On an Intel Pentium 4 from 2005, the bill for p = 11213 required with this program just 41 seconds. The bill in 1963, was detected with the that M11213 is prime, on the other hand lasted with a former supercomputer Illiac II (see en: ILLIAC II) for 2 ¼ hours.
# Lucas- Lehmer test for Python 2.6/2.7 print ' Lucas- Lehmer test ( Mersenne numbers ) ' p = int ( raw_input ( ' exponent p of 2 ^ p-1 ')) m = 2, p-1 ** print ' m = 2 ^ ', p '- 1 = ', m s = 4 for i in range (2, p): s = (s * s-2 ) % m print ' is ', if not s == 0: print ' no ', print ' Mersenne primes ' literature
- Paulo Ribenboim: The world of prime numbers. Secrets and records.

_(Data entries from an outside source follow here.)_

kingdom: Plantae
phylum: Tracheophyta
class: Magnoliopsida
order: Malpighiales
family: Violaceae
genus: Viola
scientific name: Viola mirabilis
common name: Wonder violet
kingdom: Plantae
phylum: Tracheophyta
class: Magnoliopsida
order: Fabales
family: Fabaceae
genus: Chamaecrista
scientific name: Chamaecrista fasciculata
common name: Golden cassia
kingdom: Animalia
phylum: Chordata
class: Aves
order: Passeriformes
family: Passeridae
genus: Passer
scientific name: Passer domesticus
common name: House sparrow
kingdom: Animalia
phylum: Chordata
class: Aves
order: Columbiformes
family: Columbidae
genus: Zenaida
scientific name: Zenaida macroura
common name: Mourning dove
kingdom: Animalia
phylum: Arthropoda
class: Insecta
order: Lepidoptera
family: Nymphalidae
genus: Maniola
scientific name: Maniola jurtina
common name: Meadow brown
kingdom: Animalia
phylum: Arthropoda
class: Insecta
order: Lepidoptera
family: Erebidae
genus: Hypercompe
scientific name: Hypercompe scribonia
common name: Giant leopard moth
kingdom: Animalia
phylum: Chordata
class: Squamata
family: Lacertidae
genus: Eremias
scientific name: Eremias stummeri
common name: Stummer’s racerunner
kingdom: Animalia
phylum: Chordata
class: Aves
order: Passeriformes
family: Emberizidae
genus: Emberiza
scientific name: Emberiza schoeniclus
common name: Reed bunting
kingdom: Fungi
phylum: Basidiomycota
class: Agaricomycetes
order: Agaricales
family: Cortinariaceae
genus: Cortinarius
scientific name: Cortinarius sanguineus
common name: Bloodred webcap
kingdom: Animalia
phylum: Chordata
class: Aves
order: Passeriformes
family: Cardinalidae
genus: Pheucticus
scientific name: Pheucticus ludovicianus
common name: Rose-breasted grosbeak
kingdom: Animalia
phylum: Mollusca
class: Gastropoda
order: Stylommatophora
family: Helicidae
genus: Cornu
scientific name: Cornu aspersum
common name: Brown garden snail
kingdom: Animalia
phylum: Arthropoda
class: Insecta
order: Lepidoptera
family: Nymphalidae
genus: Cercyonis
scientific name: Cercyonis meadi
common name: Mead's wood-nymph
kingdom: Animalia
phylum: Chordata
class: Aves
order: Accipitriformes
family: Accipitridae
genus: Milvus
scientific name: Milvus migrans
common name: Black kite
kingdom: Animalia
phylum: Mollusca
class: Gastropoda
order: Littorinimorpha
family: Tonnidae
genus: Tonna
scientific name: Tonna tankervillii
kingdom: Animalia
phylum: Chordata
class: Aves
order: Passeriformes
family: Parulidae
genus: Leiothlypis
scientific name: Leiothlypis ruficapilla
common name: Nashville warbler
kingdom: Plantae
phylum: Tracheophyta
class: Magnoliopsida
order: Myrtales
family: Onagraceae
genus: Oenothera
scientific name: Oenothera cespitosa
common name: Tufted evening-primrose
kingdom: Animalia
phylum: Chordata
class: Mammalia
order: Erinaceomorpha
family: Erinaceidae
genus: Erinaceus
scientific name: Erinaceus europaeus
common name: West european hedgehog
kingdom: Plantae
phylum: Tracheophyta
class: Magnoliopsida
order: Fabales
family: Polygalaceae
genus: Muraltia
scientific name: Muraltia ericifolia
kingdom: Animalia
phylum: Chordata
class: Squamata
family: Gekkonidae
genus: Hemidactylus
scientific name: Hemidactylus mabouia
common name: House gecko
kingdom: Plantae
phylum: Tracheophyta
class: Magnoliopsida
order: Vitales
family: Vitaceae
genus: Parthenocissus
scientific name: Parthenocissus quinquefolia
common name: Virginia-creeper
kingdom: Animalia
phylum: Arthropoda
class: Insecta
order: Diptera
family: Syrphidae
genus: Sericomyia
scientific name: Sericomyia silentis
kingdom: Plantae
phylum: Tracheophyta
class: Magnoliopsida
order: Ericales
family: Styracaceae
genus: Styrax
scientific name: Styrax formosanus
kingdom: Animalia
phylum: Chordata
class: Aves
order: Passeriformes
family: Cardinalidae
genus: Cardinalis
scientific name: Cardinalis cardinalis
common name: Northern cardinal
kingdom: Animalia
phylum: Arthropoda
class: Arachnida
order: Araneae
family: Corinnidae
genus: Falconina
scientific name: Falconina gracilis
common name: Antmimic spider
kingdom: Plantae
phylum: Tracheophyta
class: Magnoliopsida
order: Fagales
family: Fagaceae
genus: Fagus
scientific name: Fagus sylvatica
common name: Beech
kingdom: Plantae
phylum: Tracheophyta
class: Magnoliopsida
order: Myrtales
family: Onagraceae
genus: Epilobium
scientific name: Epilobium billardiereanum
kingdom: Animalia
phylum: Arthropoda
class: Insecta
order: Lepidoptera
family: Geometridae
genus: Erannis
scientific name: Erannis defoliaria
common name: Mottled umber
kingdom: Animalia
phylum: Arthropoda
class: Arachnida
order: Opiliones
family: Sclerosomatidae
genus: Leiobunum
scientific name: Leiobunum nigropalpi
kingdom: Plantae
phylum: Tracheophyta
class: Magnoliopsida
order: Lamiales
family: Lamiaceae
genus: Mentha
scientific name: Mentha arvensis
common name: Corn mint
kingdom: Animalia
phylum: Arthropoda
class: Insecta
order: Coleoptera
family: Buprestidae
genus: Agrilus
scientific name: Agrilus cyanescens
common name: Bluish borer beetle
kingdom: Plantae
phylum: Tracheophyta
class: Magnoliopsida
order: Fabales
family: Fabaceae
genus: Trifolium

Springer Verlag, Berlin and others 2006, ISBN 3-540-34283-4 ( Springer - Lehrbuch ).
- Édouard Lucas: Théorie des Fonctions Numériques Simplement Périodiques. In: American Journal of Mathematics. 1, no. 4, 1878, ISSN 0002-9327, pp. 289-321 (third part of the treatise ).
- Derrick Lehmer: An extended theory of Lucas ' functions. In: The Annals of Mathematics. 31, no. 3, 1930, ISSN 0003- 486x, pp. 419-448. (first page of his doctoral thesis of 1930 in an exhibition in Berkeley and other photos ).